His lawsuit was dismissed; thereafter, Julian virtually unemployed until William Fitelson, a theatrical lawyer and executive producer of the Theater Guild’s US Steel Hour television series staged one of the actor’s own plays in December 1954. Julian’s fortunes changed as quickly as they had declined; and he once again “getting calls for radio acting jobs.”

Without bitterness, Julian tells it as it is. About Myrna Loy, for instance, he remarks that, “if she had to win [her radio] role in a competitive audition with radio actresses, she wouldn’t have been there. Her voice, isolated from her other attributes, was dull and flat. She was selling her name, not her art.” More problematic still was it to perform a dramatic scene with Veronica Lake, who had such a weak, wispy voice” that the sound engineer could not get her and Julian “in proper balance.”

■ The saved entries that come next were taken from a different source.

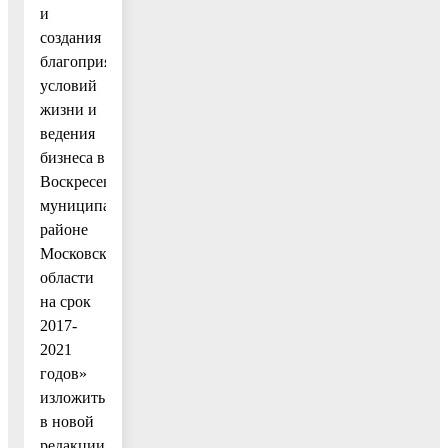
и
создания
благоприятных
условий
жизни и
ведения
бизнеса в
Воскресенском
муниципальном
районе
Московской
области
на срок
2017-
2021
годов»
изложить
в новой
редакции: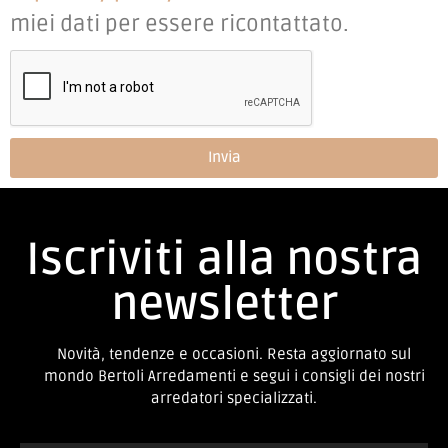
miei dati per essere ricontattato.
Invia
Iscriviti alla nostra
newsletter
Novità, tendenze e occasioni. Resta aggiornato sul
mondo Bertoli Arredamenti e segui i consigli dei nostri
arredatori specializzati.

Lake was handed a “separate microphone across the stage” so that the engineer could “could mechanically raise her voice level to mine.” However effective for listeners at home, her faraway whispers had Julian straining to hear his cues. “Especially since they had her facing front so the audience could see her famous peek-a-boo hairdo. Hardly the way to play an intimate love scene with a lady!”

Of the notorious Hummerts, who “grimly dominated their empire” of soap operas, Julian remarks:

There was something darkly foreboding about [them].  Their stiff presence always evoked a sense of insecurity.  And with good reason.  They had a reputation for firing actors who incurred their slightest displeasure.  And authors.  When Mrs. Hummert once told a writer that she wanted “God” on every page of a script, and his answer was “Who will we get to play Him?” he was fired on the spot.  And whey you were fired from one of their shows it was a catastrophe.  It meant being banned from all their nine or ten others that might be on the air at any given time.

Call him fortunate or not, Julian continued to act on the air well into the medium’s decline. On this day, 4 October, in 1959, he was heard on Suspense, one of radio’s last remaining drama anthologies, in the routine thriller “Room 203.” It is a far cry from Julian’s greatest work; but these days, almost any cry uttered on radio seems distant.